Le ministre a ensuite estimé qu'il était souhaitable de mener une réflexion approfondie sur la subsidiarité et que l'affaire de la vache folle conduisait à poser cette question. Il a fait valoir que le problème n'était pas de savoir qui effectuait les contrôles, mais d'être sûr que ces contrôles étaient effectués. A cet égard, il a estimé qu'il existait sans doute un manque d'Europe.

M. Michel Barnier a ensuite rappelé que la France faisait du renforcement du rôle des Parlements nationaux dans le domaine du troisième pilier une condition de la communautarisation de certaines matières telles que l'asile, les visas, l'immigration, la drogue. Il a observé que, de son côté, l'Allemagne était fermement attachée à l'attribution de vrais pouvoirs supplémentaires au Parlement européen.

Approuvant les propos de M. Xavier de Villepin, le ministre a fait valoir que le Chef de l'Etat souhaitait profondément qu'on remette l'homme au coeur de la construction européenne.

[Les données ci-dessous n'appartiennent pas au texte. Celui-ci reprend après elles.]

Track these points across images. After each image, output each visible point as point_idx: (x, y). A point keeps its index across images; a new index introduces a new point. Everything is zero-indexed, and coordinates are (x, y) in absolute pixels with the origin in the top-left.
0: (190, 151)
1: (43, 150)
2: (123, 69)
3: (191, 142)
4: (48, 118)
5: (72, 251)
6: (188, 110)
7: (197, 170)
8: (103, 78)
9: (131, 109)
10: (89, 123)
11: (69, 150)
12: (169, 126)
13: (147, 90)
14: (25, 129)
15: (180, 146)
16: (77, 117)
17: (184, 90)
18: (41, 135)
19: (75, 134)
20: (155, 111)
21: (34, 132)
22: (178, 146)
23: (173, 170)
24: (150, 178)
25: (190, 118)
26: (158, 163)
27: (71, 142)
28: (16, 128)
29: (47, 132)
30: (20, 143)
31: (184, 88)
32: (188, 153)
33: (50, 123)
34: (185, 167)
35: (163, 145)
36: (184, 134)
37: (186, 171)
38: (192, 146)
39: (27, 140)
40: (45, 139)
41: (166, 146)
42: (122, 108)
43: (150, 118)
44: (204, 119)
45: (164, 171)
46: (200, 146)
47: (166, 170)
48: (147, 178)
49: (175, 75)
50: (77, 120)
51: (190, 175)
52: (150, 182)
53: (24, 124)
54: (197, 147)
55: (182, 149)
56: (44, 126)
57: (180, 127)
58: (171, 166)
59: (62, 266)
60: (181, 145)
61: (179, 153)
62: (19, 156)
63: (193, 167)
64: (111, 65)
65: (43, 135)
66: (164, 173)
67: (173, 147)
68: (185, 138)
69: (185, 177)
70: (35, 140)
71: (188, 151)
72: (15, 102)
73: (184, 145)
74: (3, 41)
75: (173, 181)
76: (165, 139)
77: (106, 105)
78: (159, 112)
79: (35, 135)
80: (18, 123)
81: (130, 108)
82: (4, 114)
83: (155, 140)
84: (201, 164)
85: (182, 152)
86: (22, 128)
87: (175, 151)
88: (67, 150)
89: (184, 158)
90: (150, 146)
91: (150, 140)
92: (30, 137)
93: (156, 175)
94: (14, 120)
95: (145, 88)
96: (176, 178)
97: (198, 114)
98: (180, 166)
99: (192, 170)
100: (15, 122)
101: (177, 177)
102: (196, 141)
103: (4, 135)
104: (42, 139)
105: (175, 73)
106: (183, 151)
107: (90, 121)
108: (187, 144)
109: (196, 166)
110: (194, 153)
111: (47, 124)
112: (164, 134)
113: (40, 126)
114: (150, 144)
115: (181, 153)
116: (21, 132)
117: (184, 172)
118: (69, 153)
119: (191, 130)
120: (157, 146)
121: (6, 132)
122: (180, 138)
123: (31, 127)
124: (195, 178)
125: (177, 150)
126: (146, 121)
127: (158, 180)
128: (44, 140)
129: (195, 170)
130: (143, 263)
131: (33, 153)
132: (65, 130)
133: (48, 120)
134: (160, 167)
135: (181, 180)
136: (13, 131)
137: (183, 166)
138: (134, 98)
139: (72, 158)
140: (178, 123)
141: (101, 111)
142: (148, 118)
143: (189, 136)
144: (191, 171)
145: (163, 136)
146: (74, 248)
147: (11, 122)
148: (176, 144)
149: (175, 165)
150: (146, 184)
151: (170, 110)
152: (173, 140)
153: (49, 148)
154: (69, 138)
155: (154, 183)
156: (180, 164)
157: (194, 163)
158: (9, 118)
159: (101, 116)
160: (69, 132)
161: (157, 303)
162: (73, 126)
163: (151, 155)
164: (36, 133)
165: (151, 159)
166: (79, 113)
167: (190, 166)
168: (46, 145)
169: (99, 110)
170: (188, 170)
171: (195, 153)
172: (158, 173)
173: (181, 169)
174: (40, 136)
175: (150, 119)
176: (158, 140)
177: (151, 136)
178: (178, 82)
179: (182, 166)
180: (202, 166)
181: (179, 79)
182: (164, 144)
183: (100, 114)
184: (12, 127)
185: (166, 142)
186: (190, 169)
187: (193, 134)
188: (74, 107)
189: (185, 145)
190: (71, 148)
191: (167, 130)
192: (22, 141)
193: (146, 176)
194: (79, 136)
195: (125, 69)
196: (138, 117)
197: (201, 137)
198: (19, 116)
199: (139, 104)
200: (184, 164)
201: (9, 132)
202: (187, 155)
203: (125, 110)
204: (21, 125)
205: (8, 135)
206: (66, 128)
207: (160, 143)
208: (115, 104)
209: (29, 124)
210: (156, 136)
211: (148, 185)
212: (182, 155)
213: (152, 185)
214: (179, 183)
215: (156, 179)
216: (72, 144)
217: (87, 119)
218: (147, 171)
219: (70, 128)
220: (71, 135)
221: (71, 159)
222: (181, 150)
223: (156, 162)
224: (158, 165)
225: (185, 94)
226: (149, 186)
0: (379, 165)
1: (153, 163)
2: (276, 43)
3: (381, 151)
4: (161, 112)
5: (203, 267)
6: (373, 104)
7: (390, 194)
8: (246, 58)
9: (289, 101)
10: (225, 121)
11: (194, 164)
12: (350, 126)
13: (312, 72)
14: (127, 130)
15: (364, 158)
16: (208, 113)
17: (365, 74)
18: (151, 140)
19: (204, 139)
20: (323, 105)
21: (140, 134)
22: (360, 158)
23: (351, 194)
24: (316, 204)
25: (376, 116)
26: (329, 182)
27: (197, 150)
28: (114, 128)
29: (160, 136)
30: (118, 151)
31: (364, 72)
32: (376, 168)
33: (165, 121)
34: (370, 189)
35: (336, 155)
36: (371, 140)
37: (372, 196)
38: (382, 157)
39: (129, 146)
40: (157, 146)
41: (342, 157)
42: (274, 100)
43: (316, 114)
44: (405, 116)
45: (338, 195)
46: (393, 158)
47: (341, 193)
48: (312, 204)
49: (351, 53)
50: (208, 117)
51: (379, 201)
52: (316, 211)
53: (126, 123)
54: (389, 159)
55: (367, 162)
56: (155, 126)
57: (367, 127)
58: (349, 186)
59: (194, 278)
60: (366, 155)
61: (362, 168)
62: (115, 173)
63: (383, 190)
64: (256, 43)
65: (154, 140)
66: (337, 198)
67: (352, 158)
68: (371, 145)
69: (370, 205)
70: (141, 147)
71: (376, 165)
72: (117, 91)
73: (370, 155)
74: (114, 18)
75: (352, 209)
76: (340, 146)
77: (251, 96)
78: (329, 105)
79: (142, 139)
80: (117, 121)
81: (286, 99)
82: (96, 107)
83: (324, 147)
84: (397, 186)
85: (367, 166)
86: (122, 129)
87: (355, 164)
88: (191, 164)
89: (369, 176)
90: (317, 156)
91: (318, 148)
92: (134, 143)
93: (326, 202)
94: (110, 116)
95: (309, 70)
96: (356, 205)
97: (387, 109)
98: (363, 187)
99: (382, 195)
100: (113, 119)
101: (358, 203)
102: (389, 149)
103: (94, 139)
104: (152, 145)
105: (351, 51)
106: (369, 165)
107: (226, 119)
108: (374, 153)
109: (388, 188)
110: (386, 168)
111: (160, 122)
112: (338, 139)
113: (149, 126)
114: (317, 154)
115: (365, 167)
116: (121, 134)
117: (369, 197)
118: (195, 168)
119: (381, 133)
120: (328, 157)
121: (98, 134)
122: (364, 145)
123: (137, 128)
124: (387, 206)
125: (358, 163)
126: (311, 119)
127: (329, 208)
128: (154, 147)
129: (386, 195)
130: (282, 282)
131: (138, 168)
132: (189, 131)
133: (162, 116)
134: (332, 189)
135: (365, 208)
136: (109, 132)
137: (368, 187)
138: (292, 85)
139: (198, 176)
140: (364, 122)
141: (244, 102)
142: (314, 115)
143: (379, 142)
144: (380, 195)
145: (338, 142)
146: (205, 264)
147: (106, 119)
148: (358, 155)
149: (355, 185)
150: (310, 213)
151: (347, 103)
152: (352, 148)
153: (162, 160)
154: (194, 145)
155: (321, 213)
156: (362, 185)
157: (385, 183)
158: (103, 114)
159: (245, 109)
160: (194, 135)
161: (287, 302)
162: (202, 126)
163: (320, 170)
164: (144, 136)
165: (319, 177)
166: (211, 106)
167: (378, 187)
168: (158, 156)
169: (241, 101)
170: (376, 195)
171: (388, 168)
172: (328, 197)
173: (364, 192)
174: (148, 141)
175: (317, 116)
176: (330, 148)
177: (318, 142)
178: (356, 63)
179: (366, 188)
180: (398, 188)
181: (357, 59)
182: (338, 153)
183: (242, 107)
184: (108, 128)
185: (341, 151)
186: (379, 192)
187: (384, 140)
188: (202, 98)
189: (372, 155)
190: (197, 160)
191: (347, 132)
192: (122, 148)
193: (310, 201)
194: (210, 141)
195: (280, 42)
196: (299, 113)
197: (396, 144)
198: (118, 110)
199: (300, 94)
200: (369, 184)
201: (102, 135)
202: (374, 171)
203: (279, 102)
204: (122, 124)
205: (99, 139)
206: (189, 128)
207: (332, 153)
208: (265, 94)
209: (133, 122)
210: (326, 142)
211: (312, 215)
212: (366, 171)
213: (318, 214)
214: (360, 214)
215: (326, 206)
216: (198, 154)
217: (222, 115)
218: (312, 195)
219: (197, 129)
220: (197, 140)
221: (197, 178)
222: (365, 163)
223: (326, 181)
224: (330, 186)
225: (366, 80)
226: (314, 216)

Il a souligné que les politiques de baisse des taux d'intérêts engagées en Europe ne pouvaient pas ne pas porter de fruits à un moment ou à un autre.

Enfin, M. Michel Barnier s'est déclaré en accord avec M. Jean-Paul Emorine sur l'idée de valoriser l'authenticité des produits ou des techniques agricoles.

M. Jacques Genton est alors revenu sur le problème de la place des Parlements nationaux et a souligné que la COSAC de Rome avait démontré que beaucoup de chemin restait à parcourir ; il a ajouté que les délégations avaient besoin de l'aide du Gouvernement français pour valoriser l'idée d'une représentation collective des Parlements.